Provided data:
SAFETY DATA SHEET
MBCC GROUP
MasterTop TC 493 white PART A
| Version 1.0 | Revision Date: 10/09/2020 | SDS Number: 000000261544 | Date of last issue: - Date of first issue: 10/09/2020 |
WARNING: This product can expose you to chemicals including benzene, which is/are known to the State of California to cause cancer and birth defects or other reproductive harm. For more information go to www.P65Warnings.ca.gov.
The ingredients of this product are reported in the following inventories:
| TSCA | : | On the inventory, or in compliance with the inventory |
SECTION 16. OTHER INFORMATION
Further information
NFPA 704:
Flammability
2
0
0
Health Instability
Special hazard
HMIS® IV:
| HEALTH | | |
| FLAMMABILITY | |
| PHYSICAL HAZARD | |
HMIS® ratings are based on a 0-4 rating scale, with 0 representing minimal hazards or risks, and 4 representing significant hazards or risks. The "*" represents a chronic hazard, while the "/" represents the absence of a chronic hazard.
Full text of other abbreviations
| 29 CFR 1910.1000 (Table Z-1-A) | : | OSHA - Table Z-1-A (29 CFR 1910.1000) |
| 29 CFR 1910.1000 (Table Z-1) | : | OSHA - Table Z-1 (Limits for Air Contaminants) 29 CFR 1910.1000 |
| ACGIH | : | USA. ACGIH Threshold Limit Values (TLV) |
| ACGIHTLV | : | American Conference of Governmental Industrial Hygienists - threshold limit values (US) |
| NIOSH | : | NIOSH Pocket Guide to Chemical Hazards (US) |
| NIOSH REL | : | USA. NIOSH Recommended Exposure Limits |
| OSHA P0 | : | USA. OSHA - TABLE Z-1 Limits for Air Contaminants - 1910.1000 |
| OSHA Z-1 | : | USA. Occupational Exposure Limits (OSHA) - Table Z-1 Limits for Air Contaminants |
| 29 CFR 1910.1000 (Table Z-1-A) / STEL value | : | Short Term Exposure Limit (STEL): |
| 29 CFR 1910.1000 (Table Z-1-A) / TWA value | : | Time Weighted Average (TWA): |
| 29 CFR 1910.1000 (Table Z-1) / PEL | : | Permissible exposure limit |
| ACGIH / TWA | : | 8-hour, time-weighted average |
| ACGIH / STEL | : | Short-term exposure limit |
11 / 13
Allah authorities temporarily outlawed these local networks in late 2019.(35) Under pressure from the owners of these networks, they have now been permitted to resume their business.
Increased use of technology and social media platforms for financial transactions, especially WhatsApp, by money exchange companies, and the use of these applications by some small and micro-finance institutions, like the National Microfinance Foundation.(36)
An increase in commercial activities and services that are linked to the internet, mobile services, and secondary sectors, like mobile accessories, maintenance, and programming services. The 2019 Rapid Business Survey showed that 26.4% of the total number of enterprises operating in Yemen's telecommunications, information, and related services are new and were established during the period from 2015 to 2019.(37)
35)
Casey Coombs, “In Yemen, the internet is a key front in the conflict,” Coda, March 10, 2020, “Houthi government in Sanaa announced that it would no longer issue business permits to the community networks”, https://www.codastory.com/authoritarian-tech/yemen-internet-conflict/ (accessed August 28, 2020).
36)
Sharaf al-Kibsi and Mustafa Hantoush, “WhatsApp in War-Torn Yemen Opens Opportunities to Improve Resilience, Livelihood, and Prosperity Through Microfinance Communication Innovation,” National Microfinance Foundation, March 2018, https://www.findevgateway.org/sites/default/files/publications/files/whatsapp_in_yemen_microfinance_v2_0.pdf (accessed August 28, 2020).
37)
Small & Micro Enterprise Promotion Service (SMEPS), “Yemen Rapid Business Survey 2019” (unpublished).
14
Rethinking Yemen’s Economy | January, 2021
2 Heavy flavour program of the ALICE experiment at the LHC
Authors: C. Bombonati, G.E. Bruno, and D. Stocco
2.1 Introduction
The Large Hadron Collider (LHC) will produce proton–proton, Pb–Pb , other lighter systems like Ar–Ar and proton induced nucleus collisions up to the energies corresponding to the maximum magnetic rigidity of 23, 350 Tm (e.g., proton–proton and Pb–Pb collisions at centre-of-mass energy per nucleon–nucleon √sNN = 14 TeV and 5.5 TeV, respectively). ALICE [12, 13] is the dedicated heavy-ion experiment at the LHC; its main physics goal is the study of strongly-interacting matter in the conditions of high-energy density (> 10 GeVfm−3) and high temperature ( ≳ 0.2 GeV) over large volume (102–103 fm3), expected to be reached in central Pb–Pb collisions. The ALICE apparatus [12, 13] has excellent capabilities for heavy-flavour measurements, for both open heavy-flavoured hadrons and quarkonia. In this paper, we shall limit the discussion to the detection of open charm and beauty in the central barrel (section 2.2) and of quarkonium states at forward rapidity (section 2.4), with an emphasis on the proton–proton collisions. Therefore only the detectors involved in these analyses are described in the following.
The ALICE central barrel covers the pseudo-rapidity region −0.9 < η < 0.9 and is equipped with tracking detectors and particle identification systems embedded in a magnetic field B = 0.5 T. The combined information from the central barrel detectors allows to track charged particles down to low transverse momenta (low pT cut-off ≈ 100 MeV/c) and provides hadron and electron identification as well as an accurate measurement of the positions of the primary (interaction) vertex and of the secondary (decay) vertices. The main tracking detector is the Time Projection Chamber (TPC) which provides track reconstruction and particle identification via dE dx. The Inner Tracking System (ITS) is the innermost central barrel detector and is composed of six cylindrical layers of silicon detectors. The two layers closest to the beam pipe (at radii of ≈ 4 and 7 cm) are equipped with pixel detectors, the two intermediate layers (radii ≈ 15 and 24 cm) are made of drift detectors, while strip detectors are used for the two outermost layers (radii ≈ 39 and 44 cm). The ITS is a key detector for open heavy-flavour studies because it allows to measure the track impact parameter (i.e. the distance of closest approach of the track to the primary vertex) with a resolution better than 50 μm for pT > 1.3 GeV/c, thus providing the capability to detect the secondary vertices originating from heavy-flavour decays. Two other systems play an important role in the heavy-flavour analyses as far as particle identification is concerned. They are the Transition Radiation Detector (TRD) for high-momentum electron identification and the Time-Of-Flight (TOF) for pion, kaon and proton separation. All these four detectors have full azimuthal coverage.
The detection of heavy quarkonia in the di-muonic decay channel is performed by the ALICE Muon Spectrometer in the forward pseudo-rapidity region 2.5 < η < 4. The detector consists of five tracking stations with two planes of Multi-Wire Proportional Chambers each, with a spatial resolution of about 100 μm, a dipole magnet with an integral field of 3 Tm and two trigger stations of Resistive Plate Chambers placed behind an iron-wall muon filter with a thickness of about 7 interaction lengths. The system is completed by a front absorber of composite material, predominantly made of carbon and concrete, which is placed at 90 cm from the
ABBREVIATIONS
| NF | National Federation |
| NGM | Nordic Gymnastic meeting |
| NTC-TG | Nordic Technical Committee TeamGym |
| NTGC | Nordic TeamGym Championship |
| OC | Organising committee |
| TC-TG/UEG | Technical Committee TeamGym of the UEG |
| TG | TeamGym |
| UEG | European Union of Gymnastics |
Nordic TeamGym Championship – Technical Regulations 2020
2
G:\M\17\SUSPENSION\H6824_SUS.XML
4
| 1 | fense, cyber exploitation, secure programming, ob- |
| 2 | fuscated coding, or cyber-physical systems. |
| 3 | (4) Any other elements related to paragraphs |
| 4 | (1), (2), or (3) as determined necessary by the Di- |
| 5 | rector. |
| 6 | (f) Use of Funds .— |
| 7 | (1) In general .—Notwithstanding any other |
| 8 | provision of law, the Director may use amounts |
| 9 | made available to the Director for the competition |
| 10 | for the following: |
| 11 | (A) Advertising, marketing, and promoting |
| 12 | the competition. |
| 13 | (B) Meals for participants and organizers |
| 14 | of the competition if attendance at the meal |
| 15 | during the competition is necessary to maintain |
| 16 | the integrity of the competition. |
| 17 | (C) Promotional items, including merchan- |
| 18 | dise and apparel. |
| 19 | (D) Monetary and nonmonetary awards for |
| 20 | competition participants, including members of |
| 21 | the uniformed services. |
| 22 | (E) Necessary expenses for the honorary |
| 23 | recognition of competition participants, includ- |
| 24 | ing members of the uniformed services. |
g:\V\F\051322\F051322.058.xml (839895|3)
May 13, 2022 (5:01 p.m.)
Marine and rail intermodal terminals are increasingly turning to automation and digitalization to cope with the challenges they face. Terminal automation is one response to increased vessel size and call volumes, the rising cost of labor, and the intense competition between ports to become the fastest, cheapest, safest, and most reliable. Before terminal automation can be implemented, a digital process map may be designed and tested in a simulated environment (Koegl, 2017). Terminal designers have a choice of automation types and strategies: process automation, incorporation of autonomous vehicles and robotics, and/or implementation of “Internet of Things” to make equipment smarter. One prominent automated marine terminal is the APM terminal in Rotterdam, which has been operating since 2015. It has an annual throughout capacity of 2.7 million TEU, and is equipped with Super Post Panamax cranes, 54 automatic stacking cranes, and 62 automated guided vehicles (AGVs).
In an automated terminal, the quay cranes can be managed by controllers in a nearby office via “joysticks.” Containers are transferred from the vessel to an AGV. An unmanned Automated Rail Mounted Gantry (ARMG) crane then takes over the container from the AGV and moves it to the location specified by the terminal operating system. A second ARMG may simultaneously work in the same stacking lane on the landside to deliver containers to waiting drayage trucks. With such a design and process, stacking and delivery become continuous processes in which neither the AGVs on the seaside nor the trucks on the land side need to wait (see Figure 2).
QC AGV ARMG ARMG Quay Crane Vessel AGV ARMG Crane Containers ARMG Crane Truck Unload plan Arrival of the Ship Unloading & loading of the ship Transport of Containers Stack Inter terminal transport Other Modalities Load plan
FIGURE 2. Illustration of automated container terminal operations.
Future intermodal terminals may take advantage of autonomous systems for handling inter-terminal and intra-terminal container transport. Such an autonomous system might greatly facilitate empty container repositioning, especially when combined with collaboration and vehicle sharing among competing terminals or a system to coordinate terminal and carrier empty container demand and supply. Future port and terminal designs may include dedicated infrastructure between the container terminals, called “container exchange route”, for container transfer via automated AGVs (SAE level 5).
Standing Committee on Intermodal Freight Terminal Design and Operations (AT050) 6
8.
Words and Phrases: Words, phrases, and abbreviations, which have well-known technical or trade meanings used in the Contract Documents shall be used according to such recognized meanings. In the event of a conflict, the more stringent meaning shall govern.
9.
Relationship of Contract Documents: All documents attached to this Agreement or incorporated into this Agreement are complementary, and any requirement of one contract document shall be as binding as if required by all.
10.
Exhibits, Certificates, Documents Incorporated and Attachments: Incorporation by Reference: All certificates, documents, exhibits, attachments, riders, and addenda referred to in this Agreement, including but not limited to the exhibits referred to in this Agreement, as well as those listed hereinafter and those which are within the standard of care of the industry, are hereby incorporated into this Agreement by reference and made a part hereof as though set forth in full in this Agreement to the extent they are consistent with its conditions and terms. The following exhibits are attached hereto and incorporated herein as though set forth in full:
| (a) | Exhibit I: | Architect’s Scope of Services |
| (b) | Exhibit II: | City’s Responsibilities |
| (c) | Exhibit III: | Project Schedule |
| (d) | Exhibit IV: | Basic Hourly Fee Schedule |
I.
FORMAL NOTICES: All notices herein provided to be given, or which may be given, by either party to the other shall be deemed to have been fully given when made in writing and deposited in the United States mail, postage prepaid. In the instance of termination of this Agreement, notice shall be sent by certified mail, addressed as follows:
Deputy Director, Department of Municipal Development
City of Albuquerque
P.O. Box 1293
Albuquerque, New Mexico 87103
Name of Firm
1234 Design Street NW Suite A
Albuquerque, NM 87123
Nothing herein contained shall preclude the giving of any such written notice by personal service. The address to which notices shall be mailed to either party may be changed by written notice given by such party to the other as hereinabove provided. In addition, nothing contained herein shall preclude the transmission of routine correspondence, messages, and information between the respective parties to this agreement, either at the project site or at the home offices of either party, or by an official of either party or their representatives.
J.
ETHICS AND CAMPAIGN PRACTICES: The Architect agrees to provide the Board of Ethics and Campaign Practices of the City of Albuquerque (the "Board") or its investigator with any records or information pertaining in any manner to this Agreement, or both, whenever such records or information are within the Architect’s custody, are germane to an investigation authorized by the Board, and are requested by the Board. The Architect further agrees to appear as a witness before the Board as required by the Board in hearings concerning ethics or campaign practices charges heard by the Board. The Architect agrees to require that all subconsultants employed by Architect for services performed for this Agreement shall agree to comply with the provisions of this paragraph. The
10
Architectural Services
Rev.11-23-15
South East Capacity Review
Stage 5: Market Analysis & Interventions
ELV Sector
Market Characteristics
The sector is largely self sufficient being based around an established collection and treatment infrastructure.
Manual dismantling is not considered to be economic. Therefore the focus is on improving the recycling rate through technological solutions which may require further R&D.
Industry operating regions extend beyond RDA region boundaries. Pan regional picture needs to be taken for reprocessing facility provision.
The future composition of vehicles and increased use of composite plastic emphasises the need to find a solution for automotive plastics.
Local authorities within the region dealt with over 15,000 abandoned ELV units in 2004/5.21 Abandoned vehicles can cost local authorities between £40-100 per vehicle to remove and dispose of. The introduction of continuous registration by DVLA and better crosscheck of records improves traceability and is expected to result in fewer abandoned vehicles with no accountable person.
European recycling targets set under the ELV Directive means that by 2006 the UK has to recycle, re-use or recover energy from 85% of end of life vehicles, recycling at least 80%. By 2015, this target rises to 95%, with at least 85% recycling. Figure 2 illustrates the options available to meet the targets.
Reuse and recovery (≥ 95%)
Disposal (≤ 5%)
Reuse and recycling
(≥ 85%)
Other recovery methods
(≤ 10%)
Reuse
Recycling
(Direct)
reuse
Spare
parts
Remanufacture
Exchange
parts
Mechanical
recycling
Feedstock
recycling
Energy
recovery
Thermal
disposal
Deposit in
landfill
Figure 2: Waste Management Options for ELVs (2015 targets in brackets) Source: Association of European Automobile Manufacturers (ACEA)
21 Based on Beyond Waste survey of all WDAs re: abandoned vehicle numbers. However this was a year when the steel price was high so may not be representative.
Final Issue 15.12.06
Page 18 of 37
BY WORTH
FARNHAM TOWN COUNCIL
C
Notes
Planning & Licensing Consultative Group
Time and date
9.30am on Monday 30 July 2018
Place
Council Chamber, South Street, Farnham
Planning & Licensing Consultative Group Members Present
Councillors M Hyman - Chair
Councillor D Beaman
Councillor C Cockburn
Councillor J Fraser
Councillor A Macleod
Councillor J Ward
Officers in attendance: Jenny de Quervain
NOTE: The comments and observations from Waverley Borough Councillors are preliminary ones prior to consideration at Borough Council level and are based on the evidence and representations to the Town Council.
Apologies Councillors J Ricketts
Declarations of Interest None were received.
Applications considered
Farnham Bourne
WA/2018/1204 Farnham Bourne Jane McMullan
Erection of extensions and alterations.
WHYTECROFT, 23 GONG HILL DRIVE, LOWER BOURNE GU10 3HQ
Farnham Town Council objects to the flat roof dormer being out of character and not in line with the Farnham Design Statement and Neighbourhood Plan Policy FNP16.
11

What to do: Whenever the word "Consultative" shows up in a line of the entries, copy that line.

Response box:
Planning & Licensing Consultative Group
Planning & Licensing Consultative Group Members Present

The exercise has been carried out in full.